A device of particular interest is the "Y-coupler", which is a "y"-shaped device that couples signals together or divides them apart. "Y"-shaped devices have been made in a wet process by exposing a liquid photoactive layer to ultraviolet radiation through a mask. Then a solvent is used to remove the unpolymerized portions of the layer. See, for instance, U.S. Pat. No. 4,609,252. The waveguide of this device, like those mentioned above, isn't protected from the environment or readily coupled to an optical fiber. Further, being a wet process, it has the tendency of being messy and the problem of disposing of the spent solvent.
Another "Y"-shaped coupler device is disclosed in U.S. Pat. No. 4,666,236. It further discloses a device with one input branch and three output branches. These devices are also made by a wet process exposing a liquid photopolymer film to light to create a waveguide. The unexposed liquid film is dried and becomes part of the device. The film is further coated with a layer, such as an acrylic resin, to prevent deposition of dust and staining. Again, this process is wet and, thus, inherently messy.
A further disadvantage of prior art couplers is that power and light intensity is lost when light passes through them, particularly through devices with abrupt-bends with large branching angles due to scattering of light at the intersection of the branches. Tsutsumi et al., (J. Lightwave Technol., LT-6, pages 590-600, 1988) have shown that the transmitted power of a Y-coupler will deteriorate rapidly as the branching angle increases above one degree.
U.S. Pat. No. 3,809,686 shows waveguides created in a single photopolymer film by focusing a beam of light within the film and moving the film. It shows multiple waveguides in a single film. In one embodiment, the waveguides exhibit evanescent coupling of light between the waveguides. It further teaches the creation and use of holographic diffraction gratings as light couplers. However, it is difficult to focus light within a film to form a homogenous waveguide with clear and distinct boundaries.
An object of this invention is to provide an improved method of forming conductors of light for interconnecting optical components and modules.
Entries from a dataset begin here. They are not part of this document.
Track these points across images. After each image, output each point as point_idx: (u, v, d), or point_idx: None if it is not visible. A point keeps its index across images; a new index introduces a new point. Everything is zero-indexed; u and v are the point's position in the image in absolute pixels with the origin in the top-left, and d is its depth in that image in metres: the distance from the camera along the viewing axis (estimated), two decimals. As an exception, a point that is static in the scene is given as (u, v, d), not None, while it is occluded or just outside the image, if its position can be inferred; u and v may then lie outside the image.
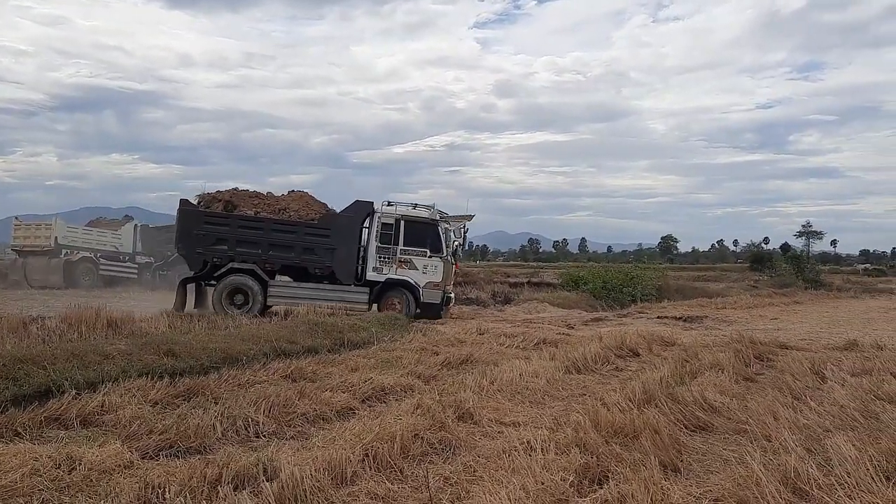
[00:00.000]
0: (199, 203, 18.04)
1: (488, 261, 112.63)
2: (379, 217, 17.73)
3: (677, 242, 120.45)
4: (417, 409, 6.86)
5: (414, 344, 11.86)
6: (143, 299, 22.12)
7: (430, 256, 17.58)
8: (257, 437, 6.25)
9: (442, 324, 16.11)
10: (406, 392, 8.18)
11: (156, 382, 7.50)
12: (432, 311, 17.55)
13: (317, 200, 18.73)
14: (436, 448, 5.87)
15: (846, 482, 4.81)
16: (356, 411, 7.29)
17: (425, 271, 17.59)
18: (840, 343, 13.90)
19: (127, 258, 29.35)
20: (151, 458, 5.41)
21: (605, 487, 4.80)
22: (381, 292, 17.62)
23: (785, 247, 74.58)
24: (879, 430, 6.25)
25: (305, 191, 19.07)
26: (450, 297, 18.44)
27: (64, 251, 27.75)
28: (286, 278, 18.30)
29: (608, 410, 6.75)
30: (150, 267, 28.80)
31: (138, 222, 31.11)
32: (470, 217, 19.45)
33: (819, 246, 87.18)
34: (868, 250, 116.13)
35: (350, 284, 17.55)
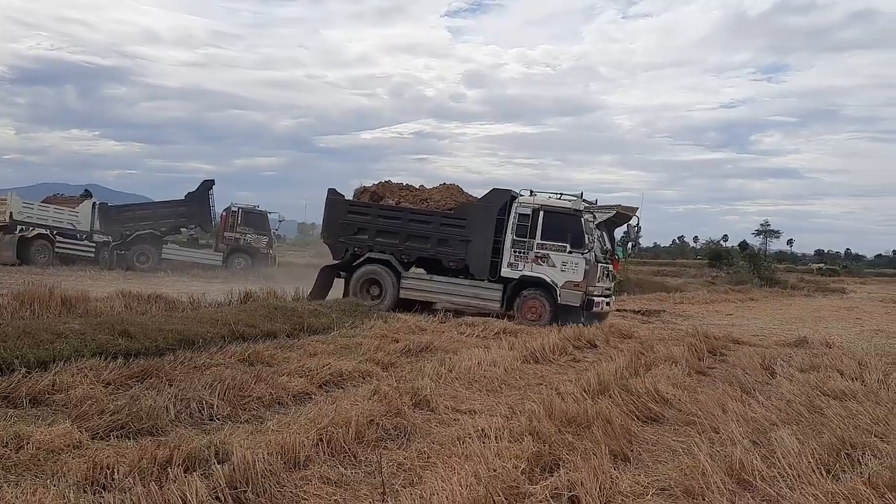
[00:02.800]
0: (354, 196, 17.96)
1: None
2: (516, 207, 15.97)
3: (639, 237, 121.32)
4: (374, 395, 6.88)
5: (375, 331, 11.86)
6: (99, 278, 21.78)
7: (569, 252, 15.41)
8: (211, 420, 6.20)
9: (412, 313, 16.07)
10: (364, 378, 8.19)
11: (109, 363, 7.37)
12: (571, 316, 15.10)
13: (464, 192, 17.93)
14: (391, 434, 5.90)
15: (788, 474, 4.95)
16: (313, 396, 7.28)
17: (564, 269, 15.46)
18: (791, 340, 14.28)
19: (84, 236, 28.76)
20: (102, 439, 5.34)
21: (555, 475, 4.88)
22: (516, 290, 15.90)
23: (743, 244, 75.98)
24: (822, 425, 6.44)
25: (455, 183, 18.26)
26: (592, 299, 15.46)
27: (19, 227, 27.10)
28: (421, 270, 17.42)
29: (563, 400, 6.84)
30: (108, 246, 28.26)
31: (97, 200, 30.46)
32: (633, 210, 16.75)
33: (776, 245, 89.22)
34: (823, 250, 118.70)
35: (484, 280, 16.16)
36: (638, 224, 16.73)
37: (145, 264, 27.63)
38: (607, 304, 16.40)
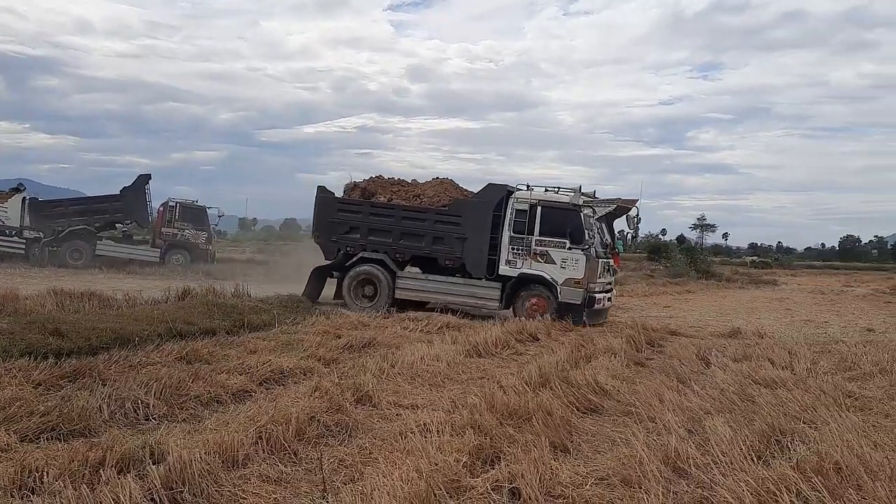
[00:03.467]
0: (344, 193, 17.33)
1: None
2: (513, 202, 15.54)
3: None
4: (316, 391, 6.83)
5: (317, 327, 11.74)
6: (30, 276, 21.02)
7: (569, 248, 15.00)
8: (147, 420, 6.06)
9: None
10: (305, 375, 8.11)
11: (39, 363, 7.13)
12: (572, 314, 14.80)
13: (458, 187, 17.36)
14: (332, 431, 5.86)
15: (721, 461, 5.10)
16: (253, 394, 7.18)
17: (564, 265, 15.03)
18: (725, 331, 14.69)
19: (14, 232, 27.72)
20: (31, 442, 5.17)
21: (496, 468, 4.92)
22: (515, 289, 15.52)
23: (680, 238, 77.95)
24: (754, 413, 6.65)
25: (447, 177, 17.77)
26: (593, 296, 15.12)
27: (-57, 223, 25.99)
28: (416, 269, 16.96)
29: (504, 393, 6.91)
30: (39, 242, 27.29)
31: (27, 195, 29.38)
32: (632, 202, 16.39)
33: (712, 238, 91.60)
34: (756, 243, 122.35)
35: (481, 279, 15.69)
36: (637, 215, 16.27)
37: (78, 261, 26.77)
38: (609, 299, 16.17)
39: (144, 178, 29.28)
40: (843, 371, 9.67)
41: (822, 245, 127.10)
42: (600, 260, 15.40)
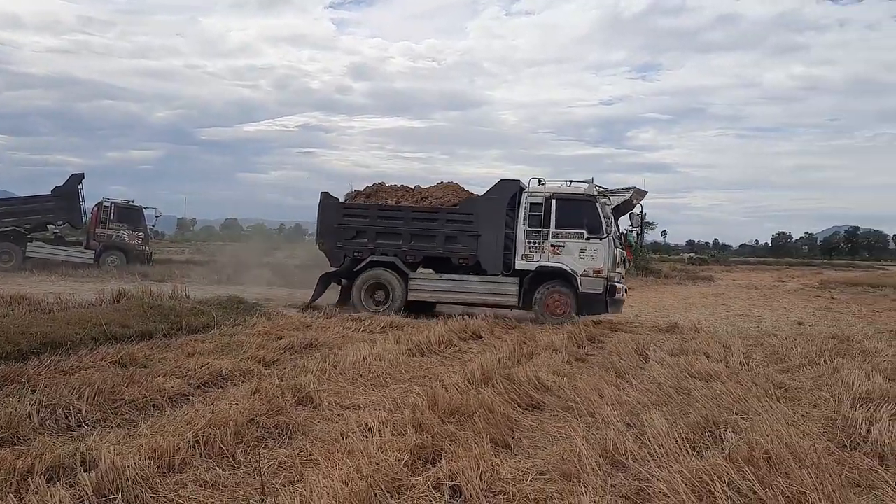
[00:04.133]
0: (346, 201, 16.89)
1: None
2: (527, 196, 15.61)
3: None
4: (255, 393, 6.73)
5: (258, 328, 11.57)
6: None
7: (587, 238, 15.18)
8: (79, 426, 5.88)
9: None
10: (245, 377, 7.99)
11: (-36, 370, 6.86)
12: (594, 304, 15.11)
13: (465, 190, 17.26)
14: (272, 433, 5.78)
15: (657, 453, 5.21)
16: (190, 397, 7.03)
17: (582, 256, 15.16)
18: (663, 325, 15.00)
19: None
20: (-46, 452, 4.96)
21: (437, 466, 4.93)
22: (533, 283, 15.54)
23: (622, 237, 79.18)
24: (689, 405, 6.82)
25: (453, 182, 17.61)
26: (614, 285, 15.49)
27: None
28: (428, 271, 16.64)
29: (446, 391, 6.92)
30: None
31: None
32: (642, 193, 16.57)
33: (651, 236, 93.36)
34: (693, 241, 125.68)
35: (497, 275, 15.70)
36: (642, 212, 16.56)
37: (8, 263, 25.92)
38: (625, 290, 16.27)
39: (77, 178, 28.48)
40: (774, 363, 9.99)
41: (756, 242, 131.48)
42: (617, 250, 15.63)
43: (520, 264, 15.54)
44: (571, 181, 15.90)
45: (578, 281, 15.14)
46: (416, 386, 7.76)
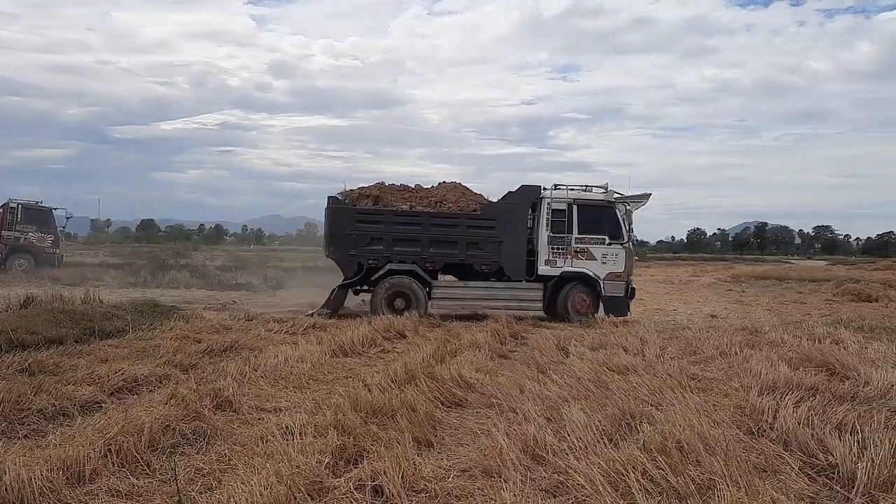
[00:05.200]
0: (343, 201, 15.97)
1: (263, 244, 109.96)
2: (549, 203, 15.79)
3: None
4: (172, 399, 6.55)
5: (175, 332, 11.23)
6: None
7: (609, 244, 15.67)
8: (-19, 438, 5.60)
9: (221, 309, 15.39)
10: (161, 382, 7.76)
11: None
12: (617, 307, 15.68)
13: (472, 191, 16.85)
14: (189, 439, 5.64)
15: (576, 446, 5.33)
16: (103, 405, 6.78)
17: (605, 261, 15.60)
18: (584, 321, 15.28)
19: None
20: None
21: (359, 466, 4.91)
22: (556, 287, 15.75)
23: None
24: (607, 398, 6.99)
25: (457, 182, 17.14)
26: (633, 288, 16.25)
27: None
28: (450, 278, 16.30)
29: (369, 391, 6.90)
30: None
31: None
32: (647, 196, 16.80)
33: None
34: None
35: (521, 280, 15.71)
36: (627, 211, 16.48)
37: None
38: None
39: (-20, 178, 27.09)
40: (688, 355, 10.35)
41: (672, 238, 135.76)
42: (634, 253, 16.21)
43: (543, 269, 15.75)
44: (586, 186, 16.25)
45: (602, 285, 15.64)
46: (339, 387, 7.71)
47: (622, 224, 15.79)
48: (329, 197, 16.27)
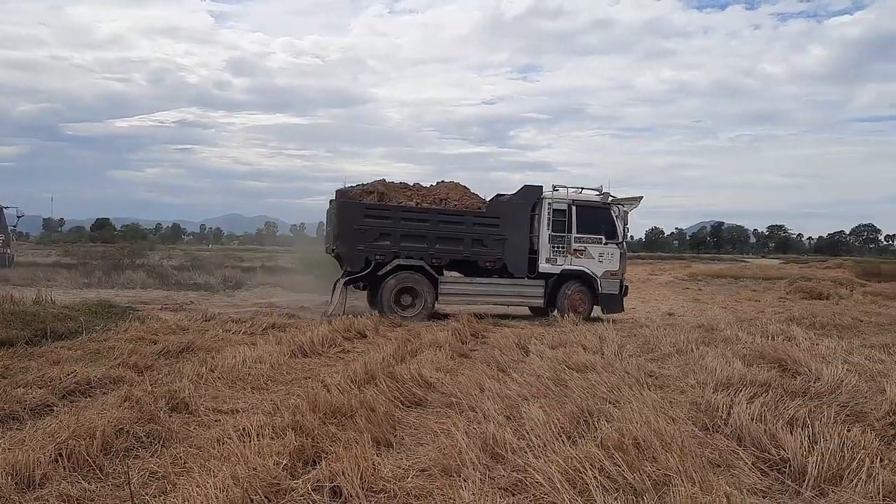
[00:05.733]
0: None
1: (222, 244, 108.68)
2: (550, 203, 16.41)
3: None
4: (126, 401, 6.43)
5: (130, 333, 11.01)
6: None
7: (605, 243, 16.52)
8: (-75, 445, 5.42)
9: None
10: (115, 384, 7.58)
11: None
12: (613, 303, 16.57)
13: (470, 190, 17.09)
14: (143, 442, 5.53)
15: (535, 444, 5.36)
16: (54, 408, 6.61)
17: (601, 260, 16.45)
18: (544, 320, 15.42)
19: None
20: None
21: (317, 468, 4.87)
22: (555, 284, 16.34)
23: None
24: (566, 396, 7.04)
25: (456, 181, 17.38)
26: (627, 285, 17.22)
27: None
28: (455, 274, 16.65)
29: (328, 392, 6.85)
30: None
31: None
32: (639, 199, 17.47)
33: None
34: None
35: (523, 277, 16.19)
36: (621, 211, 17.16)
37: None
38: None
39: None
40: (645, 353, 10.50)
41: (632, 237, 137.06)
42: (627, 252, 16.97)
43: (543, 267, 16.35)
44: (582, 188, 16.95)
45: (599, 283, 16.42)
46: (298, 388, 7.65)
47: (617, 225, 16.61)
48: (336, 191, 16.35)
These light conductors may be formed with a plurality of branches and terminals.
A further object of this invention is to provide improved optical waveguide devices, elements for making the devices and methods of making the devices and elements.
Another object of this invention is to provide an optical waveguide device including at least one high diffraction efficiency volume phase grating.
Another object of this invention is to provide a low power and light intensity loss splitter and reverse splitter.